──────── PROVIDED INFORMATION ────────

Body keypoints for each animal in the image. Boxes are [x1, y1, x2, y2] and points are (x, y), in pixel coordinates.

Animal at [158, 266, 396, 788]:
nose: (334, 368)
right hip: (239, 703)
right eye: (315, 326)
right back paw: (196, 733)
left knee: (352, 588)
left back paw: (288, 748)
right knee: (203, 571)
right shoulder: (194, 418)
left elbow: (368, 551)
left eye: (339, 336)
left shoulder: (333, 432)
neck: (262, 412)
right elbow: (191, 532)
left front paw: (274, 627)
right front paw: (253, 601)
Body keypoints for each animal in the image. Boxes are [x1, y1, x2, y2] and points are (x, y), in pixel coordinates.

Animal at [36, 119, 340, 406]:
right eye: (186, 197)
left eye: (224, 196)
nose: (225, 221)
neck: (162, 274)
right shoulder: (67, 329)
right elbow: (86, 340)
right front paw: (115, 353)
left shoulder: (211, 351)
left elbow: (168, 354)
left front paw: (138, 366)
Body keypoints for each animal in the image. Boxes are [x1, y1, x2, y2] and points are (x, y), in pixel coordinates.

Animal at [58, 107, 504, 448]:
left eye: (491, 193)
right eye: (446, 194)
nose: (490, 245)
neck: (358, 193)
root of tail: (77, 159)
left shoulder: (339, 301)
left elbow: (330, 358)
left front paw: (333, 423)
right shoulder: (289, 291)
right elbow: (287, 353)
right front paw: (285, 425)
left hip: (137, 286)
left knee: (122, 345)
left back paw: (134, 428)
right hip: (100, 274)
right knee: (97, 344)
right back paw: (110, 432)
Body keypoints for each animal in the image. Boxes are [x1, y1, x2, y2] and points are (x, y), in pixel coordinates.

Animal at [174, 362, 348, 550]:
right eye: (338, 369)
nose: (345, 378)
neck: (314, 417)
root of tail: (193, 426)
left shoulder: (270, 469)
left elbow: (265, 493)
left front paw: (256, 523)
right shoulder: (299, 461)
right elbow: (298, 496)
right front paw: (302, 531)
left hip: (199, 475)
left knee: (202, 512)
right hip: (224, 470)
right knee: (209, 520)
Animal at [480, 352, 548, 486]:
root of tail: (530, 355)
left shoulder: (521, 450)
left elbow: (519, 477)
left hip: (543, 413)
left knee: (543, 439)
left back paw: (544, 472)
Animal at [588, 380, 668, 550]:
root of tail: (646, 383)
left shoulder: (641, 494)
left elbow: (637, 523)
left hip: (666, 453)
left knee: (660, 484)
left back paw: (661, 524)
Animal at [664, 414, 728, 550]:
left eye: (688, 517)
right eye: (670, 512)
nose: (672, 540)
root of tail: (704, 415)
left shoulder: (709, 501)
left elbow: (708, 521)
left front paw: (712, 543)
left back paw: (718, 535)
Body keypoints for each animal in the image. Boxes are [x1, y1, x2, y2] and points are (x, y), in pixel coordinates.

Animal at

────────
──────── PROVIDED INFORMATION ────────

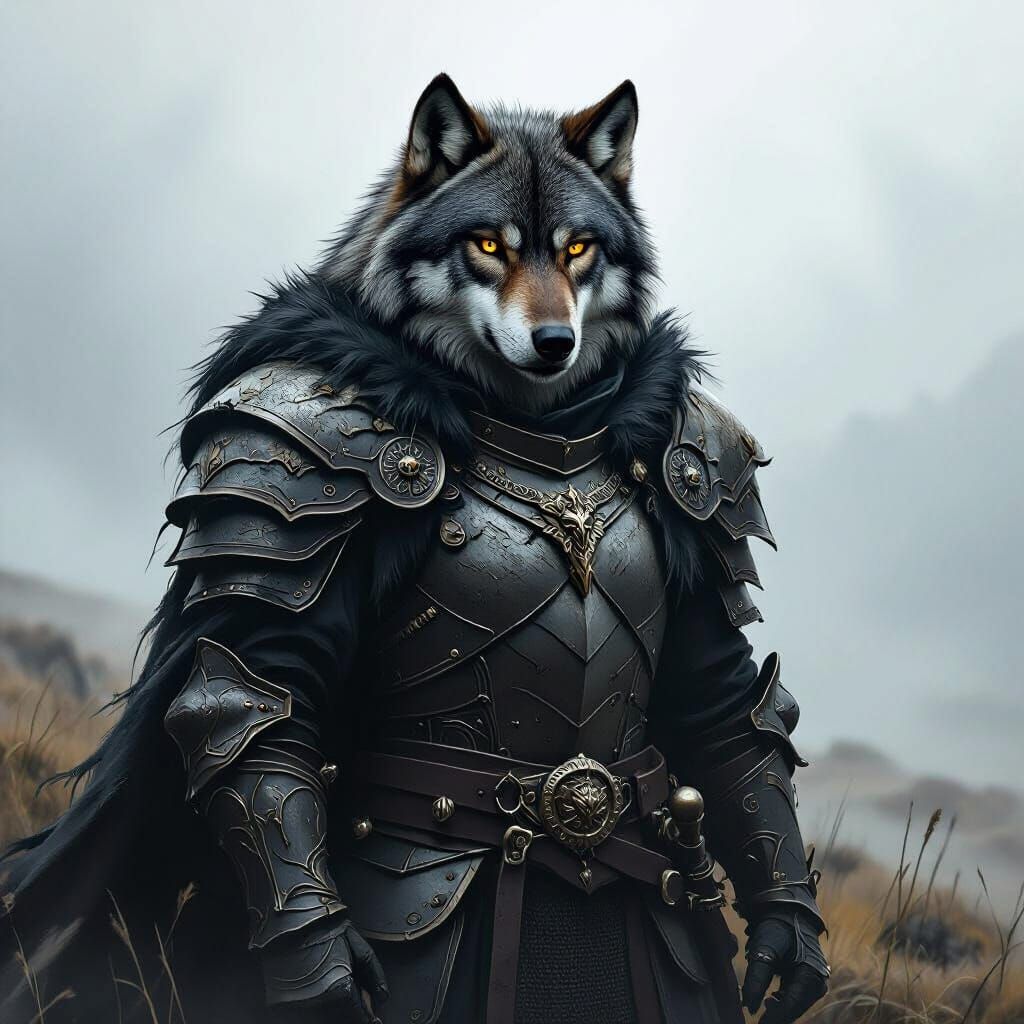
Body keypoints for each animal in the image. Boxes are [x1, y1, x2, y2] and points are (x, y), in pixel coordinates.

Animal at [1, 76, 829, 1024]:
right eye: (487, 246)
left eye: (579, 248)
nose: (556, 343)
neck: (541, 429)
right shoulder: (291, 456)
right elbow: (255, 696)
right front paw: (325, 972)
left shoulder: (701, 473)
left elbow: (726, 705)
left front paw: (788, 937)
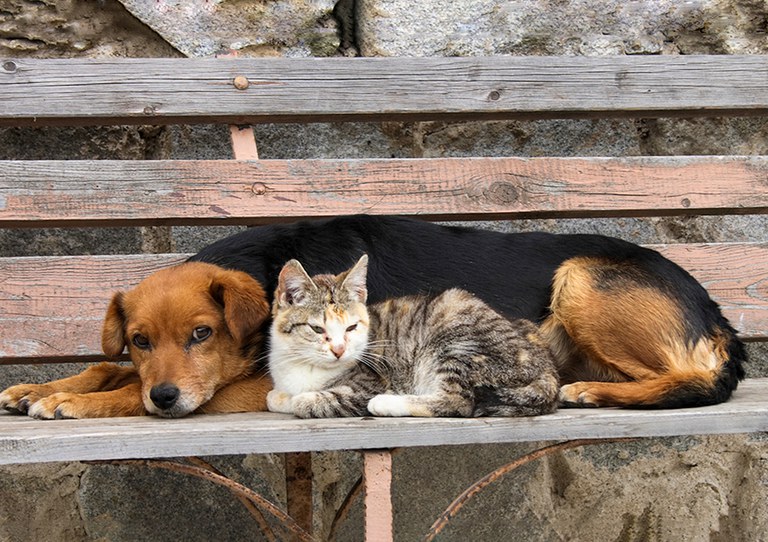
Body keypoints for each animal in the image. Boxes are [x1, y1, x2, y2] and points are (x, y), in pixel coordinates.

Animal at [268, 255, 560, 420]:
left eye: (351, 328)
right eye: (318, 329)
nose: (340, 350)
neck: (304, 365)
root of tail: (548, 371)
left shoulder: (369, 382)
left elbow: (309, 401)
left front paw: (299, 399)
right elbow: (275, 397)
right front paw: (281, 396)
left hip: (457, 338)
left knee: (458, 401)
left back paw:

────────

YOUR ASSIGNMENT ▸
Here the job is to copy the stretch of records from the line containing "right front paw: (325, 972)" through the line containing "left hip: (457, 338)", word for word. Leave every picture out.

ANSWER BOX ▸
right front paw: (325, 972)
left shoulder: (701, 473)
left elbow: (726, 705)
left front paw: (788, 937)
Body keypoints for each animal in the image. Boxes are [x1, y1, x2, y2] and points are (x, y), in pixel coordinates.

Animal at [268, 255, 560, 420]:
left eye: (351, 328)
right eye: (318, 329)
nose: (340, 350)
neck: (304, 365)
root of tail: (548, 371)
left shoulder: (369, 382)
left elbow: (309, 401)
left front paw: (299, 399)
right elbow: (275, 397)
right front paw: (281, 396)
left hip: (457, 338)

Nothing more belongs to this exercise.